## How can we convert time series data to supervised learning problem?

5

1

I am preparing a data for machine learning model. I want to deal with time series data as normal supervised learning prediction. Let's say I have a data for car speed and I have several cars models such as

+-----+---------+-------------+
| day |  Model  |   Speed     |
+-----+---------+-------------+
|   1 | Bentley | 20.47 km/h  |
|   2 | Bentley | 32.22 km/h  |
|   3 | Bentley | 23.11 km/h  |
|   1 | BMW     | 37.60 km/h  |
|   2 | BMW     | 27.90 km/h  |
|   3 | BMW     | 40.47 km/h  |

so I want to deal with several model in training so that predict the speed for Bentley and BMW.

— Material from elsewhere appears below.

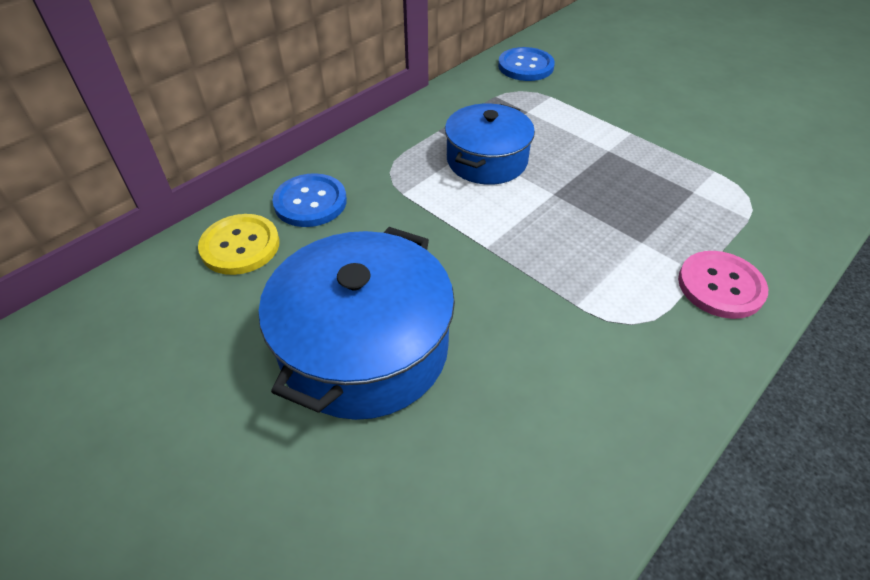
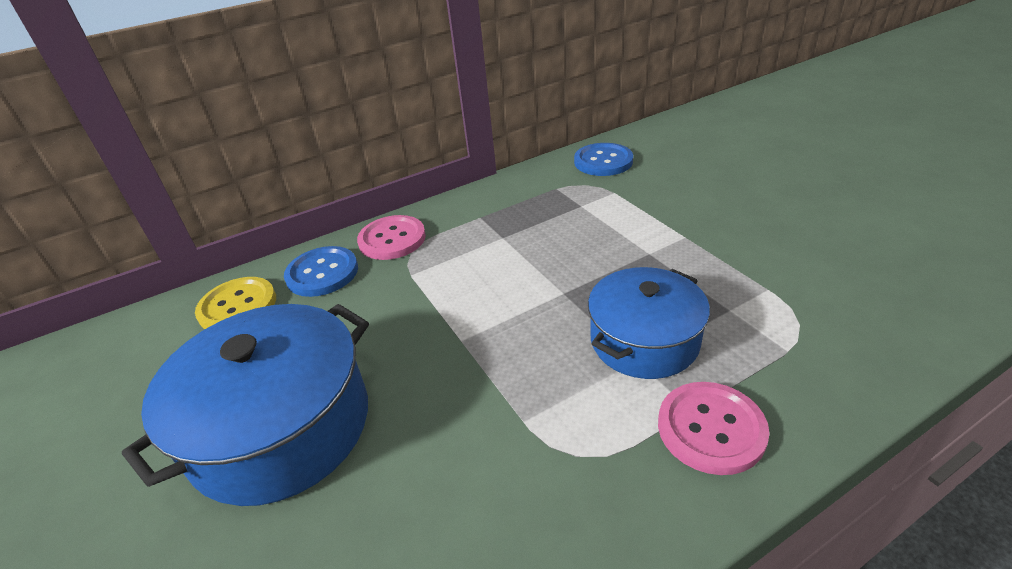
camera: 20 degrees right, 10 degrees down
blue pot [445,104,535,185] -> blue pot moved to [588,267,710,379]
none -> pink button [357,215,426,260]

I have converted the data for training like this :

+---------+------------+------------+-------------------+
|  Model  |   day_1    |     day_2  |    label == day_3 |
+---------+------------+------------+-------------------+
| Bentley | 20.47 km/h | 32.22 km/h | 23.11 km/h        |
| BMW     | 37.60 km/h | 27.90 km/h | 40.47 km/h        |
+---------+------------+------------+-------------------+

Is it a correct approach?

Do you always have the same number of days, like 3 in your example? And I assume that your training set would have several instances with the same car model right? – Erwan – 2019-12-03T01:28:14.887

@Erwan yes always have the same days for all cars , and yes I have several other instances like mode_year, model_type like this . But I'm not sure if my above approach is correct or not ? – angela – 2019-12-03T06:26:58.253

Do you have any duplication, such as data for 2 different BMW's? Also, do you have access to other possible features, such as engine size, driver age, etc? – Donald S – 2020-06-14T05:10:10.643

1

Since you always have a fixed number of days, I think your approach is good. In order to help the learning algorithm you might consider adding some statistics as features for every instance, for example:

• mean of the last N days
• difference dayN-day(N-1) (evolution)
• ...

Of course this can work only if there is actually a dependency between the features and the predicted speed.

I have a question about difference dayN-day(N-1), so basically you mean I have to subtract day_2 speed from day_1 and then add it as feature. But what if I have 10 days , in that case I have to add 10 extra variables ? – angela – 2019-12-04T14:22:06.403

@angela Yes I would try it this way. it might or might not improve the performance, it's usually good to do a few experiments with different options for the features. – Erwan – 2019-12-04T14:24:28.067

0

0

Yes it's correct. You can do it in two ways:

1. Classical regression approach: you feed sequence [ A B C D ] to predict [ E ], or [ E F G ] in case of multistep prediction.

2. Seq2seq approach: you feed sequence [ A B C D ] to predict sequence [ B C D E ] - i.e. the same input sequence but shifted forward.

Both approaches can work. If you are working with series of small length (such as 3) I'd suggest to go for the first method.